▸ PROBLEM TO WORK ON:
Report each line in the items below that contains the string "printer".

▸ Saved entries:

______

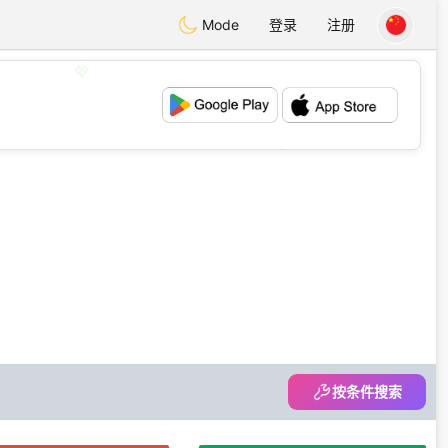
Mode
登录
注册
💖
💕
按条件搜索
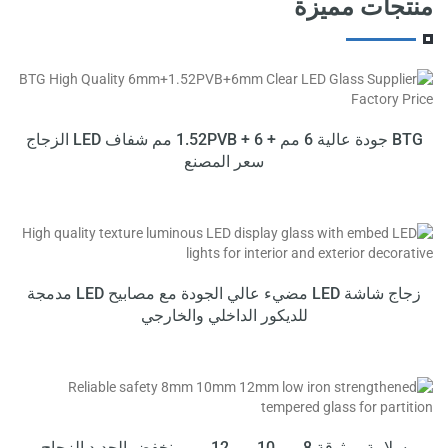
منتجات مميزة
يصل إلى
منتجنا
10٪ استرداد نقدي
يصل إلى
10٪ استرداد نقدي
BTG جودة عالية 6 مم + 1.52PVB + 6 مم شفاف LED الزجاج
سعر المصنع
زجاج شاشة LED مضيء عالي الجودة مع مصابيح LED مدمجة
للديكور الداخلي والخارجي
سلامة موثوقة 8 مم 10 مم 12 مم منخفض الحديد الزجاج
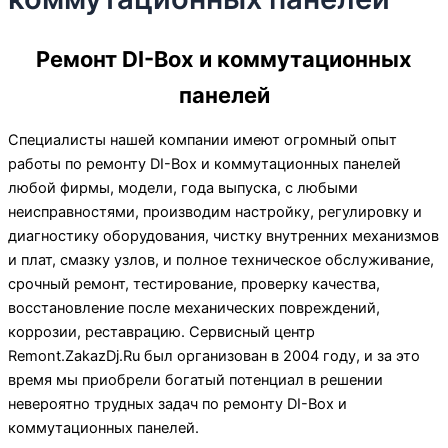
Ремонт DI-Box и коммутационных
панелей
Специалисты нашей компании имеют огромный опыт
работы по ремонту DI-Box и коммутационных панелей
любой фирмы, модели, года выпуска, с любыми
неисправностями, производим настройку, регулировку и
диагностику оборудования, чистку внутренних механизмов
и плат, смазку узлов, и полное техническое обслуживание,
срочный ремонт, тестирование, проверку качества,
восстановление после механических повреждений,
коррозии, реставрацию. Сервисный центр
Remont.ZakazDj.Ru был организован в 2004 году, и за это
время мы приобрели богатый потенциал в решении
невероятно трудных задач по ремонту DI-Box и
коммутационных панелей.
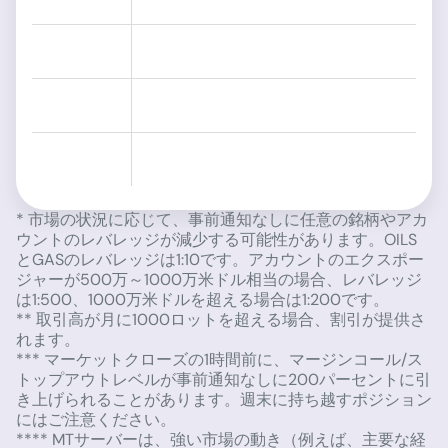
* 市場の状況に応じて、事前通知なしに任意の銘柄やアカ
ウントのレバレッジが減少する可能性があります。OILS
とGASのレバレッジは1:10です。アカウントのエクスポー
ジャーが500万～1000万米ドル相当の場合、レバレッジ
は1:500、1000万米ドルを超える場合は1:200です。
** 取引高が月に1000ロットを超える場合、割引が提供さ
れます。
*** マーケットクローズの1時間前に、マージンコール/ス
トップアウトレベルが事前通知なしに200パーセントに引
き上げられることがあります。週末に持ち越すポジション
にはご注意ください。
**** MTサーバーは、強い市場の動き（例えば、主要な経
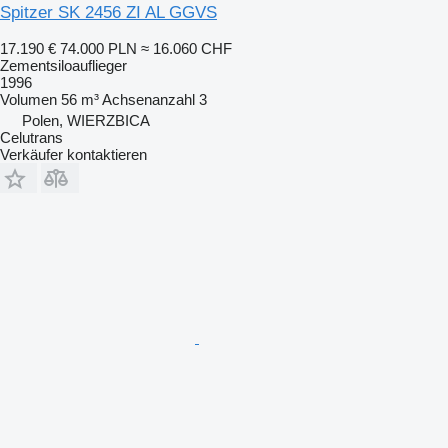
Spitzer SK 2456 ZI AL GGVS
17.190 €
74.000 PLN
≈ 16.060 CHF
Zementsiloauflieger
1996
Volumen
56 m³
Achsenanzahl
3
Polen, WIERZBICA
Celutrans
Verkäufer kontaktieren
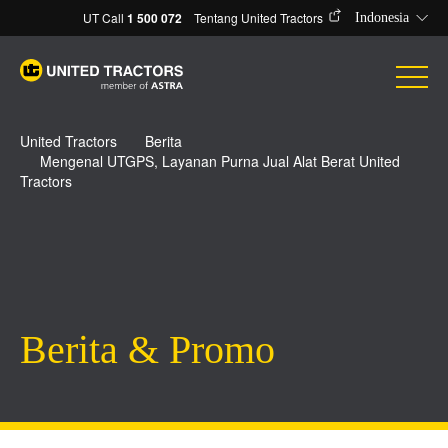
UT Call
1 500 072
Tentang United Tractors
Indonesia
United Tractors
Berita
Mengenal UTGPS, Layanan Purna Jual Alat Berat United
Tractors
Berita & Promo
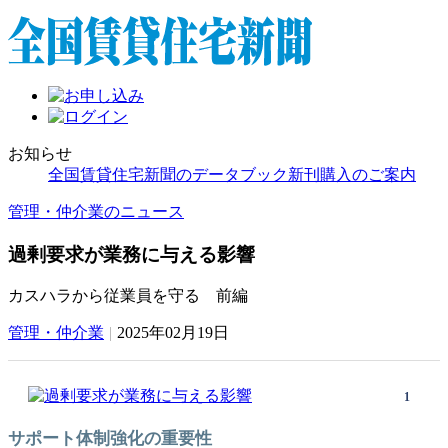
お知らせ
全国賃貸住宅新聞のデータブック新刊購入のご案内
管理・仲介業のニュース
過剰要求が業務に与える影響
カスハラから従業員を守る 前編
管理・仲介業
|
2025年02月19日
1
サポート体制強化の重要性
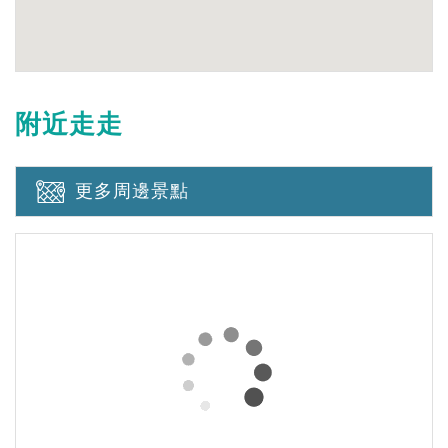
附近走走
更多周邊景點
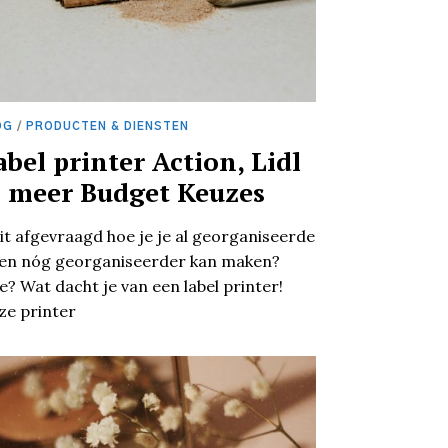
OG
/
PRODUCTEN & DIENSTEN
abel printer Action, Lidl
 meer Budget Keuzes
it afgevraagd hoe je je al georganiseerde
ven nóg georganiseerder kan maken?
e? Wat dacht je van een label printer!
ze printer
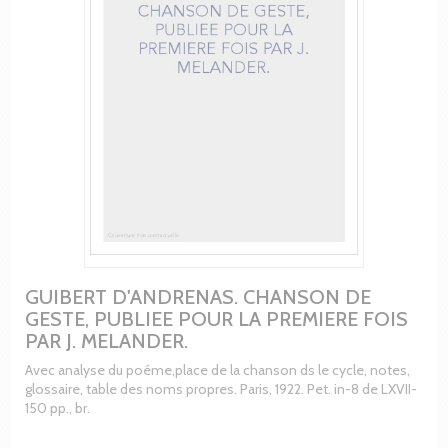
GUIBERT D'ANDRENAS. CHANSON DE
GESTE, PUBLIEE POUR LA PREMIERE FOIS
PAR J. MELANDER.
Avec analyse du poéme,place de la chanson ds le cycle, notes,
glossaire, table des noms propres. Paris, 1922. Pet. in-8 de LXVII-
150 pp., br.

______

▸ OUTPUT:
abel printer Action, Lidl
e? Wat dacht je van een label printer!
ze printer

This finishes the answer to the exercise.